**ENTRIES**
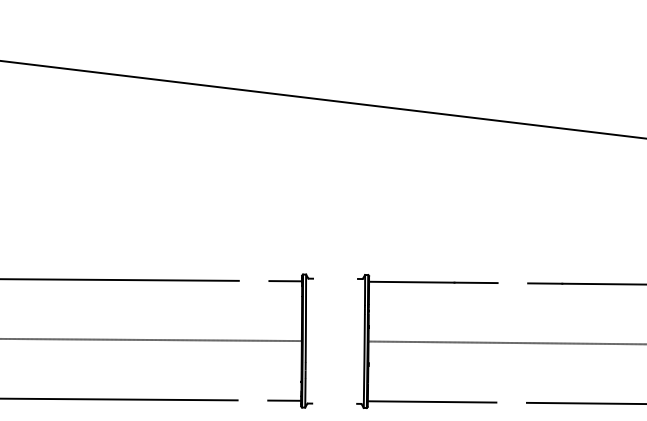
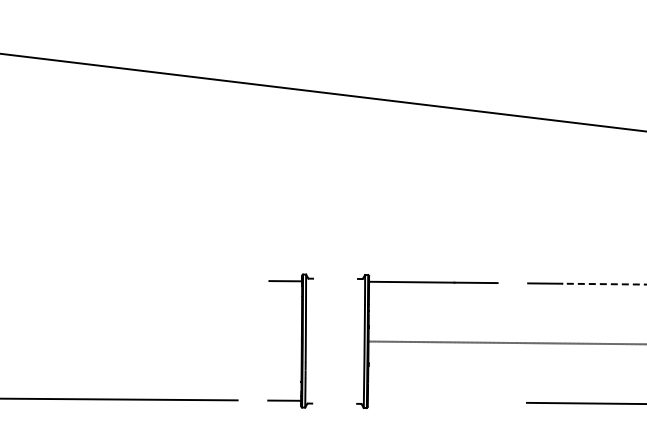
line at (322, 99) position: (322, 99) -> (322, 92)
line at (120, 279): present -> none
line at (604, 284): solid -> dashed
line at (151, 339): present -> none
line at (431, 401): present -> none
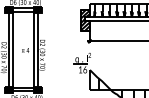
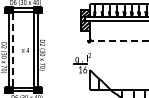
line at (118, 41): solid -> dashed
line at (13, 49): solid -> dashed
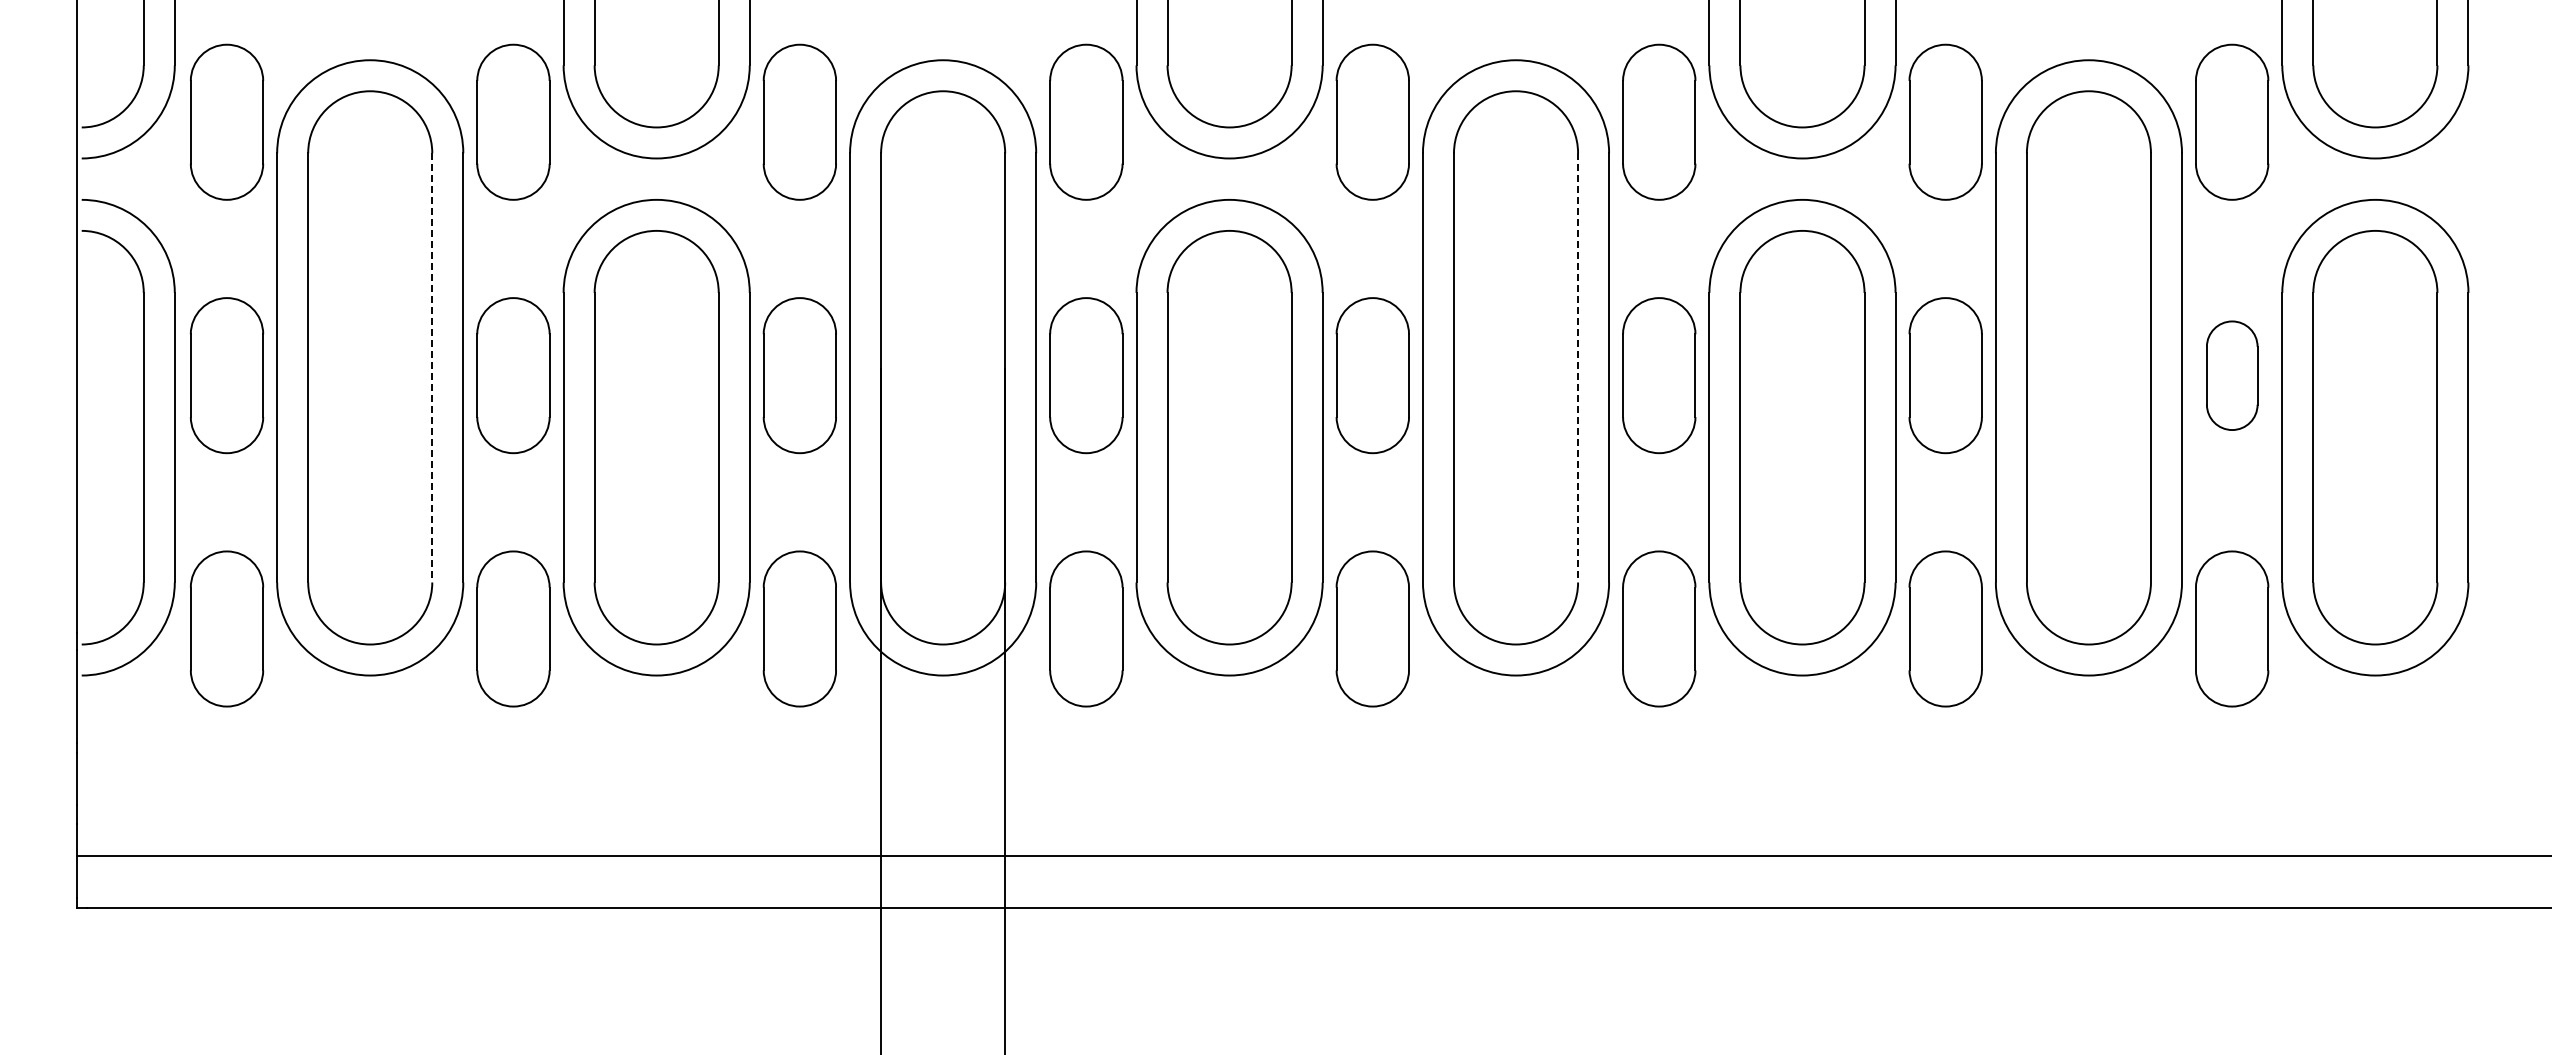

**WHAT YOU ARE ASKED TO DO**
Replace every instance of "solid" with "continuous" in the lines of the material above, leaving all other text unchanged, and omit the pictures from your answer.

**EXERCISE SOLUTION**
line at (322, 99) position: (322, 99) -> (322, 92)
line at (120, 279): present -> none
line at (604, 284): continuous -> dashed
line at (151, 339): present -> none
line at (431, 401): present -> none
line at (118, 41): continuous -> dashed
line at (13, 49): continuous -> dashed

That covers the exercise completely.